═════ SUPPLIED ENTRIES ═════
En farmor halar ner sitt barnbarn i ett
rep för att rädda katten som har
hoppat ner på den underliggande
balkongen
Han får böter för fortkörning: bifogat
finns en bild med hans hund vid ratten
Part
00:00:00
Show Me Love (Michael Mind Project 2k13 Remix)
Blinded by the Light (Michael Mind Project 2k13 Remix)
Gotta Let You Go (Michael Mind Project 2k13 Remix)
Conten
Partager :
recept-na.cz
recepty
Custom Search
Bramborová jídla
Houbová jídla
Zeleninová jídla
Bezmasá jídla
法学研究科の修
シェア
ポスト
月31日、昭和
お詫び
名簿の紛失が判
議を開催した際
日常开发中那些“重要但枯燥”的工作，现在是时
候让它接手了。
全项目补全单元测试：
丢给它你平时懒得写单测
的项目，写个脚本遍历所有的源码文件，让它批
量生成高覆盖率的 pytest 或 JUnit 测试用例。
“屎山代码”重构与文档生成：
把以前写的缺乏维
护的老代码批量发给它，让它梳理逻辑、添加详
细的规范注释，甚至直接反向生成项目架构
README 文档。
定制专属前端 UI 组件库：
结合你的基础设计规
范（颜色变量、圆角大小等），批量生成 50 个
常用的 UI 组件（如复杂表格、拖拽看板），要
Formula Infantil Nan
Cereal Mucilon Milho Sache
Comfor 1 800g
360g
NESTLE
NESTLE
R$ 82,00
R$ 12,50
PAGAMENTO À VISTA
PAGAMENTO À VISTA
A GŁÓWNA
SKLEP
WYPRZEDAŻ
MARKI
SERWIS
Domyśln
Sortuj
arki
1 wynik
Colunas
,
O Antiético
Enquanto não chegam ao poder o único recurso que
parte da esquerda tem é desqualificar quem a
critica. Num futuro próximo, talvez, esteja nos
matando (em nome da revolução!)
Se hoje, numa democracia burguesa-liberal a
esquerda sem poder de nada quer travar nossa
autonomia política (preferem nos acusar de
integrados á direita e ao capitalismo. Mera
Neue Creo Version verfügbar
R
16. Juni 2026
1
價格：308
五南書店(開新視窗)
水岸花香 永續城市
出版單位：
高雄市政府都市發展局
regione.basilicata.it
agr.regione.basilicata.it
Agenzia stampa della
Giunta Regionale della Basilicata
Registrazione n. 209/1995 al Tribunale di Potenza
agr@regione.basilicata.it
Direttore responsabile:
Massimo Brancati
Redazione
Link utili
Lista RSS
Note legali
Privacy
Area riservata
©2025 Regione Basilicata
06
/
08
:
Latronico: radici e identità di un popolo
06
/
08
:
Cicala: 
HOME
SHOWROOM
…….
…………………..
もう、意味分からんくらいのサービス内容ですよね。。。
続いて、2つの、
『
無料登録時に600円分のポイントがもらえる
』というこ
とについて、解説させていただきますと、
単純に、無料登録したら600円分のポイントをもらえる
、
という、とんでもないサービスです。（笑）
═════
WHAT THIS TASK INVOLVES: Reproduce the items above word for word, starting from their first line and continuing through the line that contains "O Antiético".

EXERCISE ANSWER:
En farmor halar ner sitt barnbarn i ett
rep för att rädda katten som har
hoppat ner på den underliggande
balkongen
Han får böter för fortkörning: bifogat
finns en bild med hans hund vid ratten
Part
00:00:00
Show Me Love (Michael Mind Project 2k13 Remix)
Blinded by the Light (Michael Mind Project 2k13 Remix)
Gotta Let You Go (Michael Mind Project 2k13 Remix)
Conten
Partager :
recept-na.cz
recepty
Custom Search
Bramborová jídla
Houbová jídla
Zeleninová jídla
Bezmasá jídla
法学研究科の修
シェア
ポスト
月31日、昭和
お詫び
名簿の紛失が判
議を開催した際
日常开发中那些“重要但枯燥”的工作，现在是时
候让它接手了。
全项目补全单元测试：
丢给它你平时懒得写单测
的项目，写个脚本遍历所有的源码文件，让它批
量生成高覆盖率的 pytest 或 JUnit 测试用例。
“屎山代码”重构与文档生成：
把以前写的缺乏维
护的老代码批量发给它，让它梳理逻辑、添加详
细的规范注释，甚至直接反向生成项目架构
README 文档。
定制专属前端 UI 组件库：
结合你的基础设计规
范（颜色变量、圆角大小等），批量生成 50 个
常用的 UI 组件（如复杂表格、拖拽看板），要
Formula Infantil Nan
Cereal Mucilon Milho Sache
Comfor 1 800g
360g
NESTLE
NESTLE
R$ 82,00
R$ 12,50
PAGAMENTO À VISTA
PAGAMENTO À VISTA
A GŁÓWNA
SKLEP
WYPRZEDAŻ
MARKI
SERWIS
Domyśln
Sortuj
arki
1 wynik
Colunas
,
O Antiético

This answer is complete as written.